--- INFORMATION GIVEN ---

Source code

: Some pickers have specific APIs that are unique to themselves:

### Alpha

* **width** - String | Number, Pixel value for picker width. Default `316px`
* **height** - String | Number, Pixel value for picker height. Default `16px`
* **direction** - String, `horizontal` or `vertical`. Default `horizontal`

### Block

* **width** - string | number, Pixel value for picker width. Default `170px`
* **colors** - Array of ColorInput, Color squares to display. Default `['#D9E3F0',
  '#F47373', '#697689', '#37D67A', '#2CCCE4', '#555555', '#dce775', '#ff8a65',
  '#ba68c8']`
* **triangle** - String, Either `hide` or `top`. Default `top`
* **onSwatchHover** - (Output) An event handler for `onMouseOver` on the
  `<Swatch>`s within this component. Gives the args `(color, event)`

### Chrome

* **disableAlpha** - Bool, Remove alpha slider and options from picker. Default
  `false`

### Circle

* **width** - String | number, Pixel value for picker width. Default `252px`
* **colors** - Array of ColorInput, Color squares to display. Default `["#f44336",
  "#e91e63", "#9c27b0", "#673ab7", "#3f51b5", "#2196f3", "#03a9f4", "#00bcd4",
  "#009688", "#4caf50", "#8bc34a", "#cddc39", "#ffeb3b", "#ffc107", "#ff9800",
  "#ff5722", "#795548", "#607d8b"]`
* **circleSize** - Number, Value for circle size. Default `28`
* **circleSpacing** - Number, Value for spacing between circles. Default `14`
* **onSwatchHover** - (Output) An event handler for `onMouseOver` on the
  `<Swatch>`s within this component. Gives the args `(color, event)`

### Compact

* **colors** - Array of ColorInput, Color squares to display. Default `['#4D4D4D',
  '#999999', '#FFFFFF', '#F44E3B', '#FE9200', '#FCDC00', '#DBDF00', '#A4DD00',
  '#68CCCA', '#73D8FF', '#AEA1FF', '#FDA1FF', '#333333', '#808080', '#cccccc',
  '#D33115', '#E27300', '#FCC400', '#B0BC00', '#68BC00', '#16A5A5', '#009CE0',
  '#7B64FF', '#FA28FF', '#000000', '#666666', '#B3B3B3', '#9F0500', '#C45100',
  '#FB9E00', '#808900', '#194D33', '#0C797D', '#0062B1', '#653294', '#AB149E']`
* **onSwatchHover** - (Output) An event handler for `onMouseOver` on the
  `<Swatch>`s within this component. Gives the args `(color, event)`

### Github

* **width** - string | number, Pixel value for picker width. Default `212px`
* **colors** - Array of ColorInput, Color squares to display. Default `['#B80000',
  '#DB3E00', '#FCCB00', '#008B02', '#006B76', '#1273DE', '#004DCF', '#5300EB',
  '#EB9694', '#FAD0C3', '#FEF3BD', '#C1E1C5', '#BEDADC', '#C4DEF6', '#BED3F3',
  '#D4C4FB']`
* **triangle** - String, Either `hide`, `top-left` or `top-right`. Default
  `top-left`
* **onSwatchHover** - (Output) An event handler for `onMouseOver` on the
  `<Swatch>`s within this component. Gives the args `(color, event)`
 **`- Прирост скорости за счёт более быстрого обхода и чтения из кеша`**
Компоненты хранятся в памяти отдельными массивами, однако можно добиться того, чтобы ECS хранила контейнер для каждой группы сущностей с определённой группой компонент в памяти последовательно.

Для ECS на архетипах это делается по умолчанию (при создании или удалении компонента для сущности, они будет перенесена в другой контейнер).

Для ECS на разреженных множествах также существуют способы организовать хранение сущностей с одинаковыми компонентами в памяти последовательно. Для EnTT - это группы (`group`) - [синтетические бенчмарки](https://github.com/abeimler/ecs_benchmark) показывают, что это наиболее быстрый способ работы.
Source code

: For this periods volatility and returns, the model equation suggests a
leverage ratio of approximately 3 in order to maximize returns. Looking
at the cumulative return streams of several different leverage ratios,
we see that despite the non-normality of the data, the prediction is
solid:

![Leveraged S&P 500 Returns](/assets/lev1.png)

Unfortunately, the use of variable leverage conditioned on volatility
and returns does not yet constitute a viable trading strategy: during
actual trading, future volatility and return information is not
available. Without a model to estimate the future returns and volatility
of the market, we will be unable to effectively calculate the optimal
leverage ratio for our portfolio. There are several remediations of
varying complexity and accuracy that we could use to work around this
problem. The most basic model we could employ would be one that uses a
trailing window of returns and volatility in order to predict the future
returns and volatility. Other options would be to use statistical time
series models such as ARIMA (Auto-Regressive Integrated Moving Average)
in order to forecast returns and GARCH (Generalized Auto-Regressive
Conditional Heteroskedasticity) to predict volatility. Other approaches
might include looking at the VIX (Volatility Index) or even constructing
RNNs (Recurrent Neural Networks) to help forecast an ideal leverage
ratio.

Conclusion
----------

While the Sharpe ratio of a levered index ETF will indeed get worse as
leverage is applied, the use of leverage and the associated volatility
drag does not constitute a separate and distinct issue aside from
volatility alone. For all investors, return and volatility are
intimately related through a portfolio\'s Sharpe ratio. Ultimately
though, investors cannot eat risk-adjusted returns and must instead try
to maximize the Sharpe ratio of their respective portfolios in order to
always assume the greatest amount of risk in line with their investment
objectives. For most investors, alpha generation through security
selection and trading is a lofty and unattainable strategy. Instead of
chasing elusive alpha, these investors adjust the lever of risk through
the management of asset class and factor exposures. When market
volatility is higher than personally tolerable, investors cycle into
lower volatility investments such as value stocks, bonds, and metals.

--- WORK TO COMPLETE ---
From the items above, copy each line that contains the word "display", counting only matches with the same capitalization.

--- SOLVED EXERCISE ---
* **colors** - Array of ColorInput, Color squares to display. Default `['#D9E3F0',
* **colors** - Array of ColorInput, Color squares to display. Default `["#f44336",
* **colors** - Array of ColorInput, Color squares to display. Default `['#4D4D4D',
* **colors** - Array of ColorInput, Color squares to display. Default `['#B80000',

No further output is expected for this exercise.